_Условие задачи 1_.
Ответьте на вопросы по отрывку об отпуске. Ответы пометьте теми же буквами.
(a) Сколько суток длился «медвежий» отпуск?
(b) Где в Хабаровске был ночлег во время поездки 1967 года?
(c) Что было в буфете Хабаровского аэропорта в 1980 году?
_Условие задачи 2_.
Определите, согласуется ли каждое утверждение с отрывком об отпуске. Ответьте «да» или «нет» и приведите точную цитату, которая это решает.
(a) Отпуск был дан 31 декабря.
(b) Следующая встреча с Осей состоялась через 10 лет.
(c) Рыба холодного копчения была куплена в аэропорту.
_Условие задачи 3_. Подхватите, пожалуйста, отрывок об отпуске и продолжите его после последнего предложения.
=== Данный отрывок ===
В 1967 году я опять перебрался в Андижан. Тоня какое-то время оставалась в Алма-Ате (Юра поступил в институт). Отпуск мне дали (существовала тогда такая «шутка» в армии) 31 декабря. Я махнул к Осе в Варфоломеевку Уссурийского края. У меня к этому времени «набежали» 25 календарных лет службы в армии, и мне полагался как его называли «медвежий» отпуск: не 30, а 45 суток да плюс дорога. На Дальний Восток получилось полных два месяца. Помню, привез Осе из Алма-Аты таких яблок «Апорт», что все соседи приходили посмотреть и понюхать эти яблоки. Тогда очень хорошо было организовано и с билетами, и с размещением (я ночевал в гостинице Хабаровского аэропорта), и с питанием. А вспомнилось это в связи с тем, что когда Ося уже уволился из армии и жил в Уссурийске, я был у него спустя 13 лет, в 1980 году. Было очень плохо. Достаточно сказать, что в буфете Хабаровского аэропорта не было даже чая, только теплая вода «Саяны». А в этот раз я просто в магазине Хабаровска купил всегда дефицитную рыбу холодного копчения. От Оси я опять вернулся в Алма-Ату, где нам предстояло устроить Юру с жильем, а самим перебраться в Андижан.
=== Исходные строки ===
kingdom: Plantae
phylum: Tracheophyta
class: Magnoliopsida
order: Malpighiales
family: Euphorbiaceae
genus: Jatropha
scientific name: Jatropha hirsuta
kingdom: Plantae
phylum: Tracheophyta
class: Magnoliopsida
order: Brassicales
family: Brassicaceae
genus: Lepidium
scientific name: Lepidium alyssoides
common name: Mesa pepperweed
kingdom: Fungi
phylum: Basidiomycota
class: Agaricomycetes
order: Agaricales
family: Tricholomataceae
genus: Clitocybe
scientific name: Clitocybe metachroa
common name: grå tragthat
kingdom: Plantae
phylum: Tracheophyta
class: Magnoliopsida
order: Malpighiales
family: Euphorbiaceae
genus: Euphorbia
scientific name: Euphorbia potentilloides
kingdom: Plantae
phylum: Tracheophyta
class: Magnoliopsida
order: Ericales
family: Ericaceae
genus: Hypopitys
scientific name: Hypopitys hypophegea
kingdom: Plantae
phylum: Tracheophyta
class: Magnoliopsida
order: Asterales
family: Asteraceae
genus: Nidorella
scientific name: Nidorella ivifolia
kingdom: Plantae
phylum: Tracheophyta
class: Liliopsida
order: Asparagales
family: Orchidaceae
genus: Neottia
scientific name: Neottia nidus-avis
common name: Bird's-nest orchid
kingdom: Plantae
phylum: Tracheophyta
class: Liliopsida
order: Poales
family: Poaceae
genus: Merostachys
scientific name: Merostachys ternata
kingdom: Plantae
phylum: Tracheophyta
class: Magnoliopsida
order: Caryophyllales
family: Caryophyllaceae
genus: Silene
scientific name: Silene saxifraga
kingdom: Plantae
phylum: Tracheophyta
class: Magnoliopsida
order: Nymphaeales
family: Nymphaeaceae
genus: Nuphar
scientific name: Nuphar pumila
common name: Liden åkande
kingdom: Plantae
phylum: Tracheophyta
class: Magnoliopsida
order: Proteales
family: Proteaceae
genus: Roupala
===
_Письменный ответ 1_.
(a) 45 суток плюс дорога.
(b) В гостинице Хабаровского аэропорта.
(c) Только теплая вода «Саяны», даже чая не было.

_Письменный ответ 2_.
(a) Да: «Отпуск мне дали (существовала тогда такая «шутка» в армии) 31 декабря».
(b) Нет: «я был у него спустя 13 лет, в 1980 году».
(c) Нет: «я просто в магазине Хабаровска купил всегда дефицитную рыбу холодного копчения».

_Письменный ответ 3_.
Отпуск в 1968 году мне дали осенью. Одновременно мне дали путевку почему-то в военно-морской санаторий в Хосте (между Сочи и Адлером). По дороге я, конечно, заезжал в Алексин. Был у мамы. Был и у Кости. С ним мы побывали в нашем Бору. Прошли по нашим дорожкам, вспоминая прежние времена. Был на папиной могиле (один раз с мамой, которой в это время исполнилось 72 года, мне сейчас 75 с половиной). Привел в порядок могилу и покрасил ограду. А из Хосты ездил в составе экскурсии на Рицу и в Новый Афон. Слетал на день рождения в Краснодар к Копаневу. В военном санатории того времени было, конечно, хорошо. И все же это было не то же самое, что в Алексине, когда после завтрака мы грузились на мотоцикл и всей семьей ехали на пляж, в бор, просто на прогулку. Но это безвозвратно прошло и сейчас осталось лишь в воспоминаниях и совсем немногих фотографиях.

В 1969 году весь отпуск я провел в Алма-Ате, где к этому времени в связи с моим увольнением в запас генерал Деев дал нам квартиру. А после получения квартиры, прописки и получения из Андижана контейнера с имуществом я поехал в Андижан сдавать дела и должность. Но получилось так, что я попал на учения, которые проводил Генеральный штаб, да еще с развертыванием до штатов военного времени.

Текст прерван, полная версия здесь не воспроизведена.